Work task -> Could you carry the article on the pinball game Slam Tilt further, starting after its last sentence?
Extract to read Block Start
- Developer: Liquid Dezign HB
- Publisher: 21st Century Entertainment
- Platforms: Amiga, Windows
- Release: 1996: Amiga 1997: Windows
- Genre: Pinball

= Slam Tilt =

1996 video game

Slam Tilt is a pinball simulation video game developed by Swedish studio Liquid Dezign HDB and published by 21st Century Entertainment in 1996 for AGA compatible Amiga computers and in 1997 for Microsoft Windows as Slamtilt Pinball. The game is the last in a series of Amiga pinball titles released by the publisher, including Pinball Fantasies and Pinball Dreams.

==Gameplay==

All four Slam Tilt tables

The Amiga release of Slam Tilt featured four themed tables: 'Mean Machines', 'The Pirate', 'Ace of Space' and 'Night of the Demon'. Each table features an LCD panel at the top of the screen upon which scores and animations are displayed. The game also offers extra challenges through 'video modes' in which the player must use the LCD panel and table to complete further objectives.
Extract to read Block End
Data for analysis Block Start
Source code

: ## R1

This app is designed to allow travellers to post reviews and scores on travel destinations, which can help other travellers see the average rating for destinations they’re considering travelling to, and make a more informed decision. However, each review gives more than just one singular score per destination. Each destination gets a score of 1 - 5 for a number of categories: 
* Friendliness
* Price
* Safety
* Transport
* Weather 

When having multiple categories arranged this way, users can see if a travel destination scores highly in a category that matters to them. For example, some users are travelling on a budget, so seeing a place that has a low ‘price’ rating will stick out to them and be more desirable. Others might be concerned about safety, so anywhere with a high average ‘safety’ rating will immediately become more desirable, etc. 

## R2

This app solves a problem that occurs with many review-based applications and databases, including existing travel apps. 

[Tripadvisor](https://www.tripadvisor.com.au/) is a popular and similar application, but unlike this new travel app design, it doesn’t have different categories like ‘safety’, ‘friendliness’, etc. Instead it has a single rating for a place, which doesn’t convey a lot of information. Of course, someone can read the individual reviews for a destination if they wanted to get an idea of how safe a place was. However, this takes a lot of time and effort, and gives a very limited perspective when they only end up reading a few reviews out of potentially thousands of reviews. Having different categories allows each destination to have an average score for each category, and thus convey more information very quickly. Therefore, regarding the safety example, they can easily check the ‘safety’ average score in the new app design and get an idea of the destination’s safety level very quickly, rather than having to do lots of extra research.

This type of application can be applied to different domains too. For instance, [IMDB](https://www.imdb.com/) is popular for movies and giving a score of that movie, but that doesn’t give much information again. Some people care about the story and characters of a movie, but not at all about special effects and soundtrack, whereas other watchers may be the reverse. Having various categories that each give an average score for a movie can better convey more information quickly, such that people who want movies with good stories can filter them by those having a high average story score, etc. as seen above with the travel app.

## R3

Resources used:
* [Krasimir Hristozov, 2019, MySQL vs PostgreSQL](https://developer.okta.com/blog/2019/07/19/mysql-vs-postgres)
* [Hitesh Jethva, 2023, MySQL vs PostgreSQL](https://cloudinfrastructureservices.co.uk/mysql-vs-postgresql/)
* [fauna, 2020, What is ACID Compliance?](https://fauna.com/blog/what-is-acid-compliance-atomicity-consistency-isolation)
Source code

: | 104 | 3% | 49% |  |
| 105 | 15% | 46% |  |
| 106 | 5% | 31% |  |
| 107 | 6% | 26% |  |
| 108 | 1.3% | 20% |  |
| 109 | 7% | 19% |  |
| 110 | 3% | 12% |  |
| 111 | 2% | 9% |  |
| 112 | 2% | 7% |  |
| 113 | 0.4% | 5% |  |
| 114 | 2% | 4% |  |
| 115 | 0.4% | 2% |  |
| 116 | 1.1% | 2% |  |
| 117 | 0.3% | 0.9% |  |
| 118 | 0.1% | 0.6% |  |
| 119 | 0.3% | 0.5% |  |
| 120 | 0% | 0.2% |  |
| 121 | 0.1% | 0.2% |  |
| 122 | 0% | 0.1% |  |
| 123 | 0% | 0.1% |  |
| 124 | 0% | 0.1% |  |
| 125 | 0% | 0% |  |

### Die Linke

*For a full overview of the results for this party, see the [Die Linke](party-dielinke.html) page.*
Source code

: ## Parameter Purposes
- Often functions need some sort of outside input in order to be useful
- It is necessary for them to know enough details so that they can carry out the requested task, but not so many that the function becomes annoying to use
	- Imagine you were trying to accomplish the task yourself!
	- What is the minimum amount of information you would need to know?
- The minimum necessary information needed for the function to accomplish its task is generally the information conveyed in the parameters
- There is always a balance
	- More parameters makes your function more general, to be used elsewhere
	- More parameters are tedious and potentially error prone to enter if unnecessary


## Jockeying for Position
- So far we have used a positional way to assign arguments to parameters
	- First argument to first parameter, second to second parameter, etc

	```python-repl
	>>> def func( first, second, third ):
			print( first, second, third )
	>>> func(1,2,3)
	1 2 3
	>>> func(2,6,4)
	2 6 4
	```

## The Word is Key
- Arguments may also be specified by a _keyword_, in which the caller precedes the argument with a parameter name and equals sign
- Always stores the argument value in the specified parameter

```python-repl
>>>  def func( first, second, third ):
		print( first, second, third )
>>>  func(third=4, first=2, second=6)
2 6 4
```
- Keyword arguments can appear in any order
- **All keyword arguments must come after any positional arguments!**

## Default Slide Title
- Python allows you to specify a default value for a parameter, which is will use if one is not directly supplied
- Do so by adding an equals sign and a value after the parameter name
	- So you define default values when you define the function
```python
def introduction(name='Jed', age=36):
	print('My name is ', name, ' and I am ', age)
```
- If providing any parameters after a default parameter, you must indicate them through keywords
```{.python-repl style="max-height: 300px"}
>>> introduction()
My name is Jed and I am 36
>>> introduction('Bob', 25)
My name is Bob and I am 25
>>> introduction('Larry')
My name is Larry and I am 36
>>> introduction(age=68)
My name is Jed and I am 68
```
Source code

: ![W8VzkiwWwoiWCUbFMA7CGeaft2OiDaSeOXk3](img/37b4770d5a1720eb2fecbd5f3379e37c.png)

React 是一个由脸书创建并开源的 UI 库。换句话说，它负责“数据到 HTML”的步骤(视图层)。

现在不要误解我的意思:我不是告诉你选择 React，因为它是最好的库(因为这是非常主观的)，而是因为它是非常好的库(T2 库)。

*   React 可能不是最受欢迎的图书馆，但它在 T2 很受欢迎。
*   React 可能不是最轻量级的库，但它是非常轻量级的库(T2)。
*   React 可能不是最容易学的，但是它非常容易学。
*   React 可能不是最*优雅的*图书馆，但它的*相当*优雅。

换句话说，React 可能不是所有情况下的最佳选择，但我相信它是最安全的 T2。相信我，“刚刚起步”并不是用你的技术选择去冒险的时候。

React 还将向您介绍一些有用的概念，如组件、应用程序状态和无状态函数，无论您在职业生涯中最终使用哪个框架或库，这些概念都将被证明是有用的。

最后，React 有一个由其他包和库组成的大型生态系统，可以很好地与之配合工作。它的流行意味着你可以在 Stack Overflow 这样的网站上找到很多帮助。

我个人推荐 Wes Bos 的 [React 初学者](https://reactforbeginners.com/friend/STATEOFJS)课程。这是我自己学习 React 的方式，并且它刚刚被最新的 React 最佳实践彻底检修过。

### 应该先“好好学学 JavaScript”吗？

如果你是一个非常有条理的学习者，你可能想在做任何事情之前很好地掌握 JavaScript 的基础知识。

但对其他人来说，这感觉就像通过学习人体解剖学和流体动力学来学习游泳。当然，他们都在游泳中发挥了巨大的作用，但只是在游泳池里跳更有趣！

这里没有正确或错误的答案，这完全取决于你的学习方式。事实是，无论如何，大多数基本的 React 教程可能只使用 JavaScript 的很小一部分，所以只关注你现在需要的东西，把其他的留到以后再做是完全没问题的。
Data for analysis Block End
Result of this exercise ->
==Reception==

The Amiga version of Slam Tilt was received positively by reviewers. Tina Hackett for Amiga Computing praised the game as an "excellent title" at the same technical and graphical quality of previous pinball titles from the publisher. Richard Jones for Amiga Format said Slam Tilt was "the biggest, best and most imaginative pinball game on the Amiga". Tim Norris for Amiga Power also provided high praise for the game, while noting its similarities to other titles from the publisher. Amiga Power ultimately ranked the game as the 13th best Amiga game of all time.

The PC port of Slam Tilt received mediocre reviews. Gareth Jones of PC PowerPlay stated "overall, (the game) is quite good, the ball dynamics are well done and realistic, and the tables are well laid out", but the presentation suffered from a "partial close up of half the table", making it "difficult to aim at ramps or chutes you can't see".

Review scores
| Publication | Score |
|---|---|
| Amiga Computing | 90% (Amiga) |
| Amiga Format | 93% (Amiga) |
| Amiga Power | 90% (Amiga) |
| PC PowerPlay | 68% (PC) |

==Legacy==
A 3D version of Slam Tilt titled SlamTilt Resurrection was released in 1999 for Windows. The revision was developed by Ganymede Technologies and published in Europe by 21st Century Entertainment. In the United States, the game was republished as a budget title by Cardoza Entertainment under the name Avery Cardoza's Slam Tilt Pinball.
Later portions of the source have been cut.